Maybe you’re wondering: What’s the price? What cost to electric ratepayers for the privilege of having PSNH take all of those poles over from the phone company as the landline telecom business continues to slide into obsolescence?
I know the answer. But I can’t give it to you.
The sexy details of the deal are on file with the PUC. Those details include the purchase price, and the terms on which Consolidated and Eversource are settling a dispute over the fact that Consolidated stopped paying the electric company for its share of “vegetation management” in 2019. (“Vegetation management” is utility talk for pruning back trees that knock down wires.)
And, by the way: The customer-owned New Hampshire Electric Cooperative has a similar dispute festering with Consolidated. But rather than making a deal, the Co-op is suing Consolidated.
The PUC is a state agency. And here in New Hampshire we have RSA 91-A – the Right-to-Know Law – which says the people have a right to find what their government is up to. Among other things, under RSA 91-A documents must be available for public inspection and copying.
But Eversource and Consolidated want the PUC to treat the terms of their deal as secret. They’re relying on a disclosure exemption in the Right-to-Know Law for “confidential, commercial, or financial information.” A motion for confidential treatment is pending at the PUC.
What mockery this makes of our state’s government transparency statute!
The New Hampshire Supreme Court has repeatedly said that the way to apply the disclosure exemptions in the Right-to-Know Law is via a balancing test. The idea is to assess any legitimate privacy interests at stake and balance them against the public’s interest in disclosure.
This one flunks the balancing test in every way possible.
First, any privacy interests run from minuscule to none. In seeking confidentiality at the PUC, companies like Eversource and Consolidated typically whine that public disclosure of deals to be paid for by ratepayers will impede their ability to negotiate similar deals in the future.
Baloney. Eversource won’t have any more big piles of poles to buy in New Hampshire. Future ratepayer-funded pole purchases elsewhere are not New Hampshire’s concern. And, frankly, Consolidated deserves no quarter from the PUC when it comes to privacy interests given its dubious record when it comes to the phone company’s share of pole maintenance costs.

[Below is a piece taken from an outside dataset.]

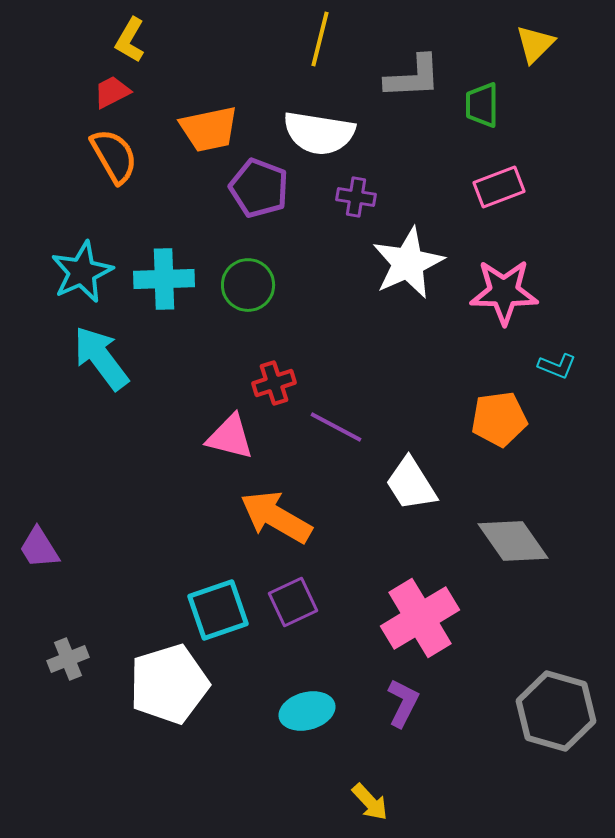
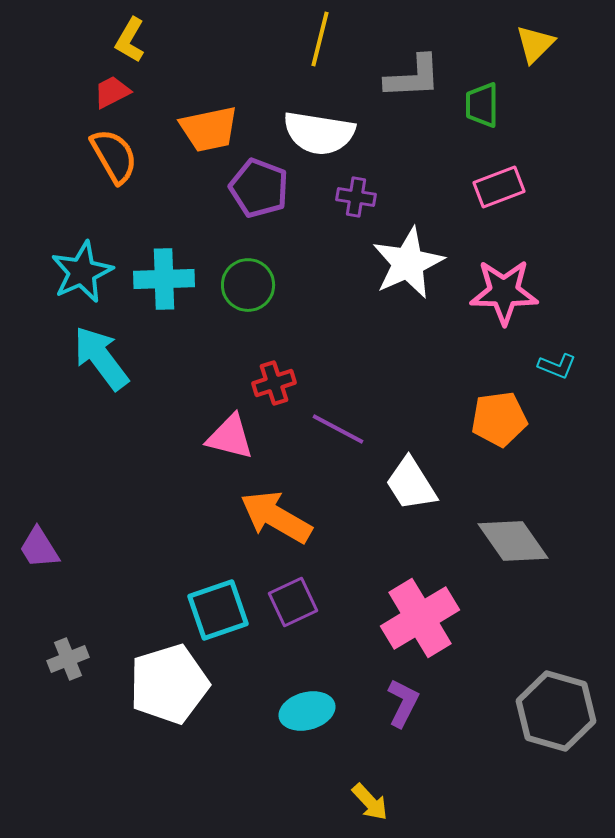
purple line: moved 2 px right, 2 px down
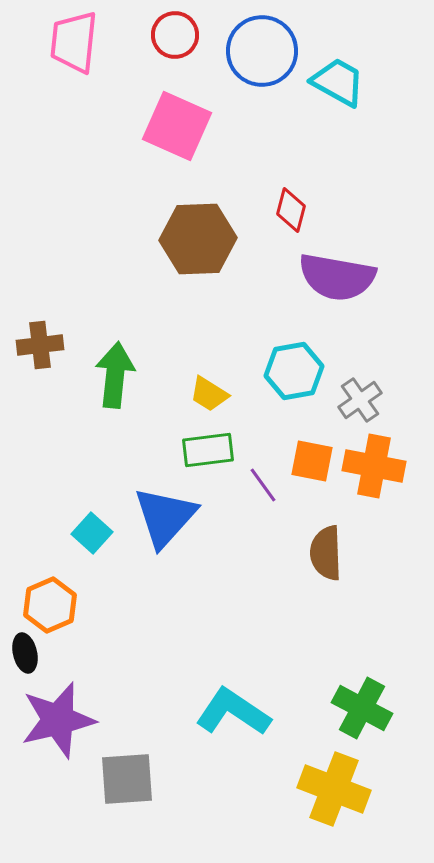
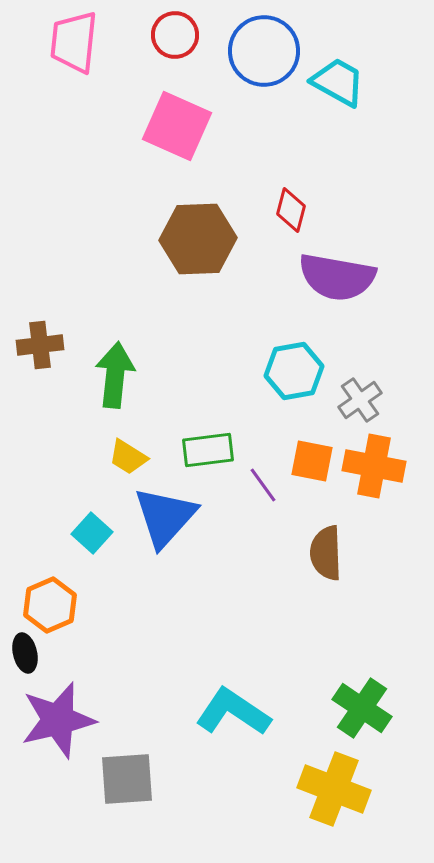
blue circle: moved 2 px right
yellow trapezoid: moved 81 px left, 63 px down
green cross: rotated 6 degrees clockwise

Meanwhile, the public’s interest in disclosure is at its zenith in these circumstances. Ratepayers will pay the costs of this transaction, with little or no risk to Eversource shareholders. In other words, what the government is up to here is deciding what customers must fork over in exchange for extracting Consolidated from its physical entanglement with the electricity grid in the Eversource territory.
The math is simple. A mighty interest in disclosure minus a minuscule privacy interest equals records the PUC must make available for inspection and copying.
Oh, one more thing. The whole system the PUC has rigged up via its procedural rules, which allows companies to request confidential treatment under RSA 91-A, is actually illegal under the Right-to-Know Law. RSA 91-A is a disclosure statute, not a privacy statute. No company – indeed, no person – should have standing to force a government agency to keep something secret under RSA 91-A.
Admittedly, that’s an argument nobody has ever had the nerve to make at the New Hampshire Supreme Court. As a former journalist who used to work for Associated Press and then the late, great independent newsweekly Maine Times, that drives me nuts.
Meanwhile, I am as eager as anyone to get Consolidated out of the business of owning utility poles in New Hampshire. But this is a bad deal. The Department of Energy opposes it, the Office of the Consumer Advocate opposes it, and NECTA – the New England Cable and Telecommunications Association, whose members also need to use those poles – is also concerned.
I just can’t tell you how much – in dollar terms –we all dislike it. Because, by statute, I’m obliged to abide by the PUC’s confidentiality determinations as the state’s Consumer Advocate. But I can say this much: If you think paying for these poles on the terms agreed to by Eversource and Consolidated is a good deal, I’ve got a bridge in Brooklyn to sell you next.